Start of Exercise materials

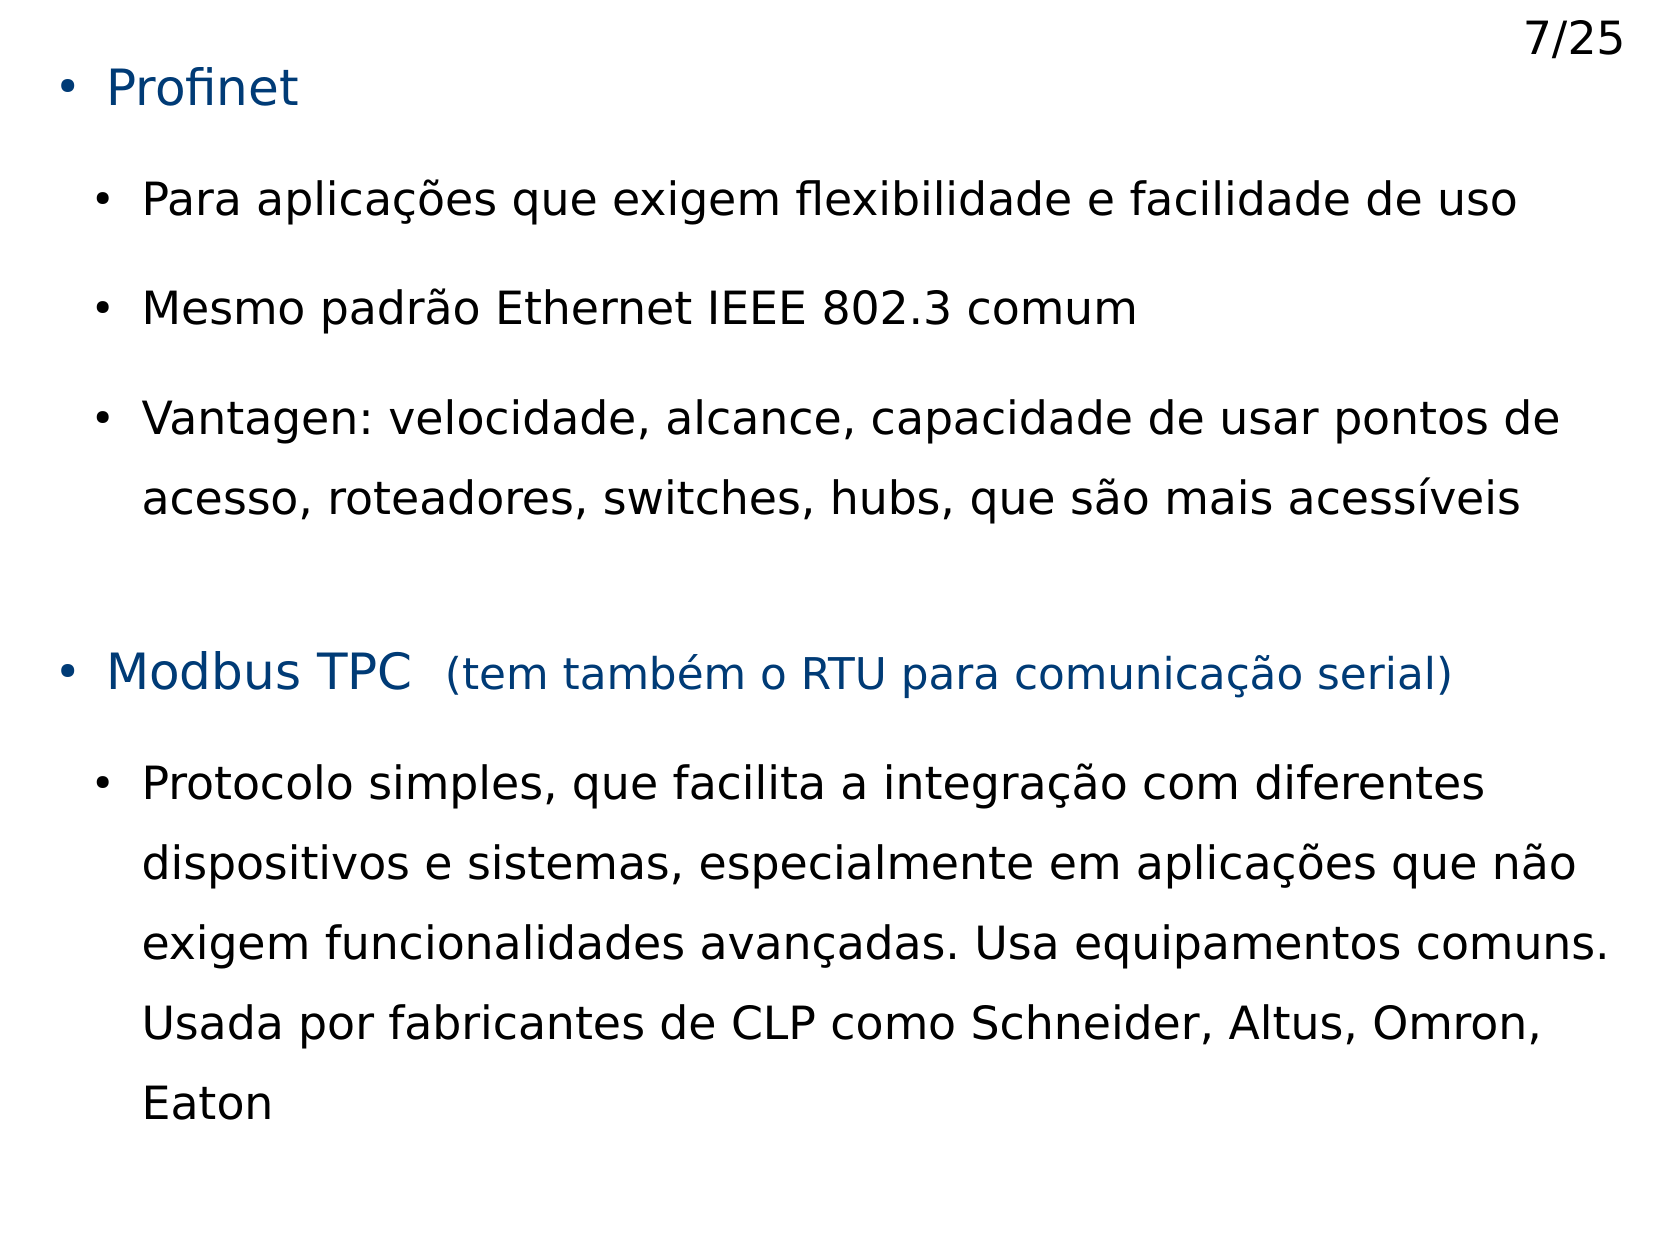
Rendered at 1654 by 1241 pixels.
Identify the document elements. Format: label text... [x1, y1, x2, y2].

list Profinet Para aplicações que exigem flexibilidade e facilidade de uso Mesmo padrão Ethernet IEEE 802.3 comum Vantagen: velocidade, alcance, capacidade de usar pontos de acesso, roteadores, switches, hubs, que são mais acessíveis Modbus TPC (tem também o RTU para comunicação serial) Protocolo simples, que facilita a integração com diferentes dispositivos e sistemas, especialmente em aplicações que não exigem funcionalidades avançadas. Usa equipamentos comuns. Usada por fabricantes de CLP como Schneider, Altus, Omron, Eaton [59, 29, 1625, 1211]
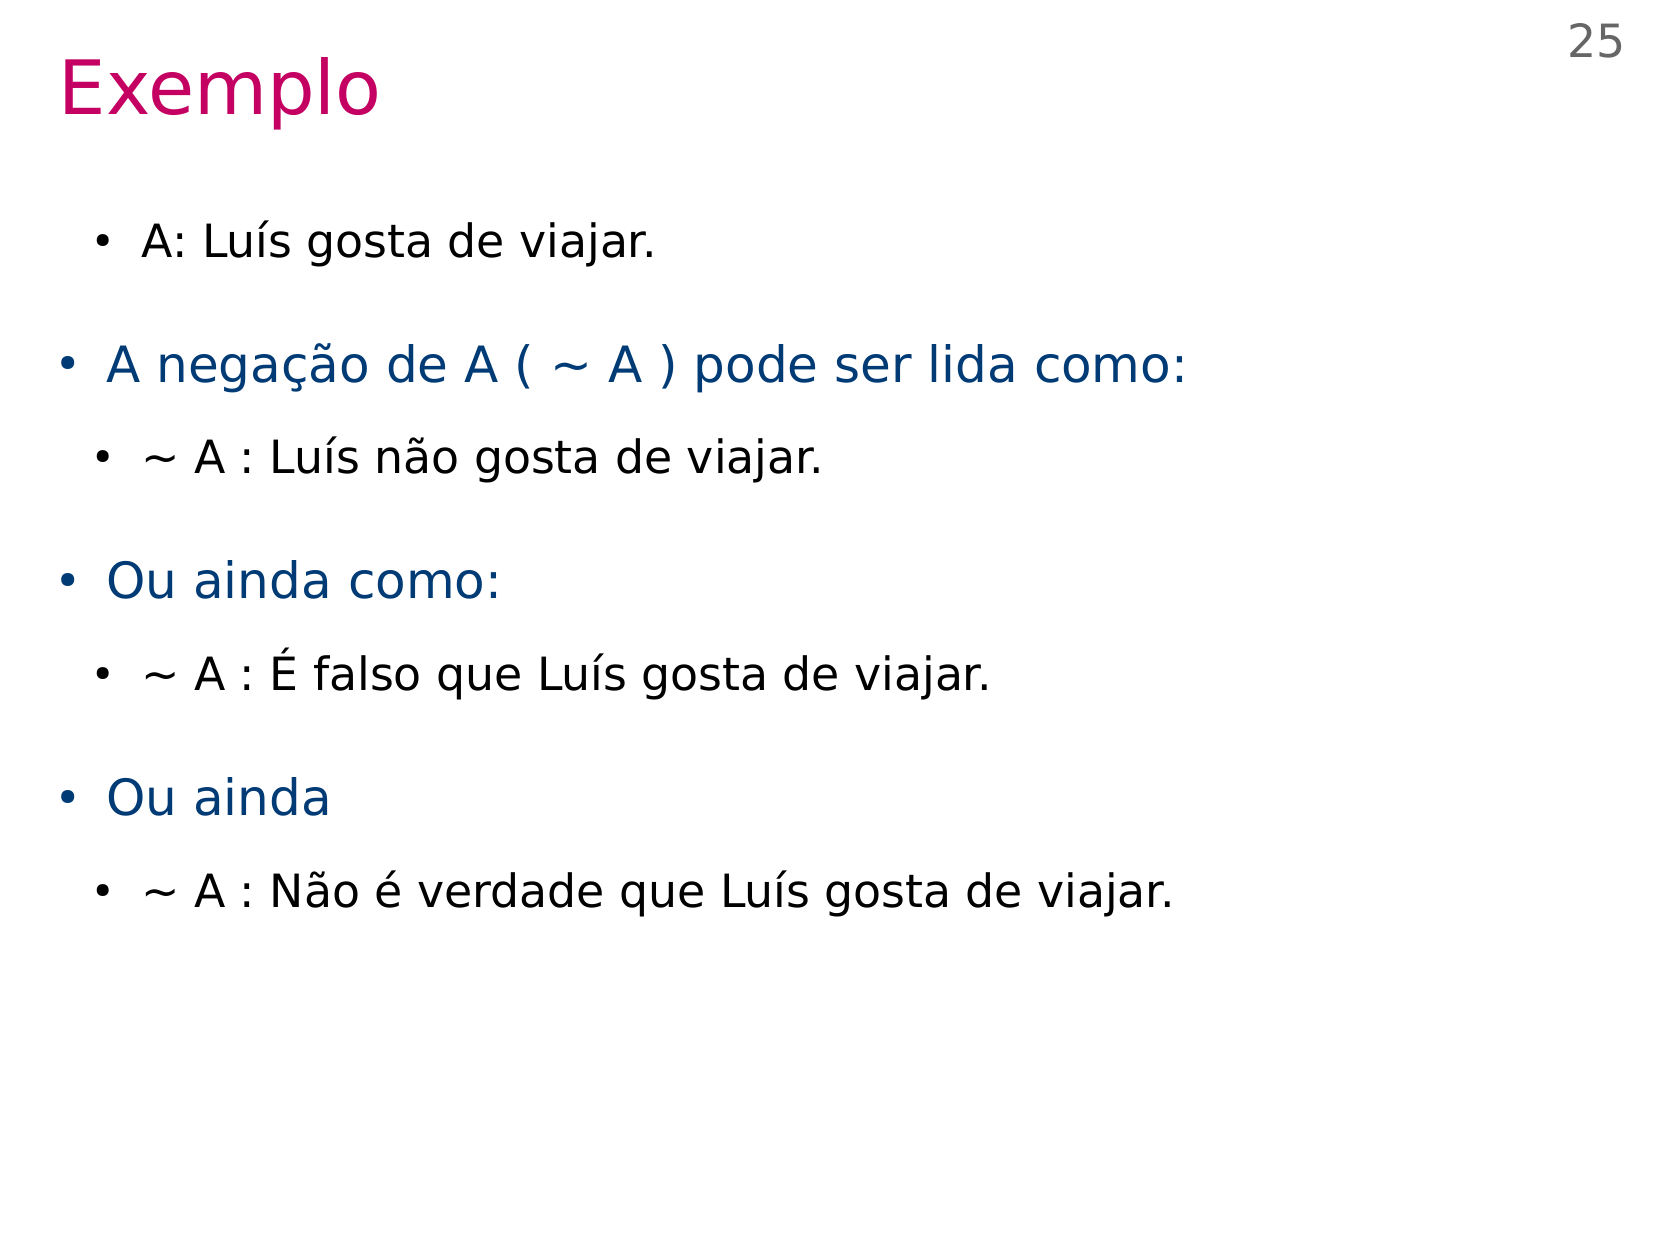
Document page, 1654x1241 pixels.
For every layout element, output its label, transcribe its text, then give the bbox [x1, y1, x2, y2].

End of Exercise materials

Could you copy out, word for word, the lines of the material starting at the one containing "Document page, 1654x1241 pixels." and continuing through the end of the material?

Document page, 1654x1241 pixels.
For every layout element, output its label, transcribe its text, then give the bbox [x1, y1, x2, y2].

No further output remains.